Van Gogh - poems by John Caselberg

Colin McCahon, Van Gogh, poems by John Caselberg, 1957. Collection of Museum of New Zeland Te Papa Tongarewa. Purchased 1982 with New Zealand Lottery Board funds. Courtesy of the Colin McCahon Research and Publication Trust 

None

Sophie Bannan, No title (from the Waiuta series), c-type print, 50 x 60cm, 2018

Sophie Bannan

Artist

With my head currently in my thesis, deviating into thinking about McCahon has felt traitorous.  

As a teenager, McCahon’s large scale paintings in the Christchurch Art Gallery’s collection resonated with my moodiness –  I named my own ‘dark’ paintings and sketches ‘Tomorrow will be the same but not as this,’ and in art history essays claimed these encounters to be experientially poignant. 

Later I wrote a university art history essay about the Northland Panels. My memory of this essay is that it was probably the best thing I had written to date and was granted a measly B from a tutor who ‘didn’t understand me’ – (lingering inner teenager). I managed to track the essay down thinking it might be useful for this text but in reality it’s… mediocre. 

When Christchurch Art Gallery Te Puna o Waiwhetū reopened following years of earthquake repairs I got a job as a visitor host and crossed paths with McCahon again. The luxury of time with the works in the gallery was not lost on me, but by autumn the boredom of standing in empty galleries on quiet weekdays was getting me down and so was the weather. Over summer I had fallen in love and my lover had since left for Sydney. Peter Vangioni had curated ‘McCahon/ Van der Velden,’ which was a small and unsuspecting show tucked away in an upstairs corner gallery. Here I was again, moody with ‘Tomorrow will be the same.’ A series of small scale works held the space against a few large paintings; ‘Northland’ ink washes, dusky and marshmallowy on brown paper, and a series of lithographs depicting John Caselberg’s series of ‘Van Gogh’ poems. The poems had been published in The Sound of the Morning (1954) and as Caselberg’s publisher wouldn’t release copyright of the poems, McCahon’s lithographs could not be sold and weren’t exhibited until 1970.  

What I like about the Northland ink works and Caselberg lithographs is how they challenge my own (limited) mental narrative of McCahon and his work. This thesis I’m writing is attempting to develop methodologies for art making in and of landscape that is radically democratic, inclusive, and subversive of dominant narratives. So this is where the treachery sits for me. The company I am keeping in my reading and thinking is the work of women, mostly, artists and ancestors, and compared to an art historical heavy weight like McCahon their work is softly spoken and largely left in the undercurrents; it’s the presence of the most visible players that I’m trying to move aside.

▶ [About this task] Reproduce the McCahon essay above word for word, from "Van Gogh - poems" to "McCahon has felt traitorous.".

▶ [Collected data]
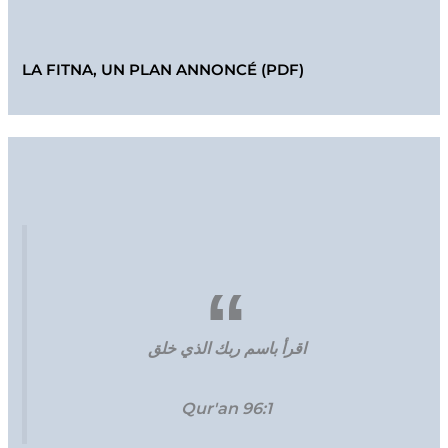
LA FITNA, UN PLAN ANNONCÉ (PDF)
اقرأ باسم ربك الذي خلق
Qur'an 96:1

▶ [Completed task]
Van Gogh - poems by John Caselberg

Colin McCahon, Van Gogh, poems by John Caselberg, 1957. Collection of Museum of New Zeland Te Papa Tongarewa. Purchased 1982 with New Zealand Lottery Board funds. Courtesy of the Colin McCahon Research and Publication Trust 

None

Sophie Bannan, No title (from the Waiuta series), c-type print, 50 x 60cm, 2018

Sophie Bannan

Artist

With my head currently in my thesis, deviating into thinking about McCahon has felt traitorous.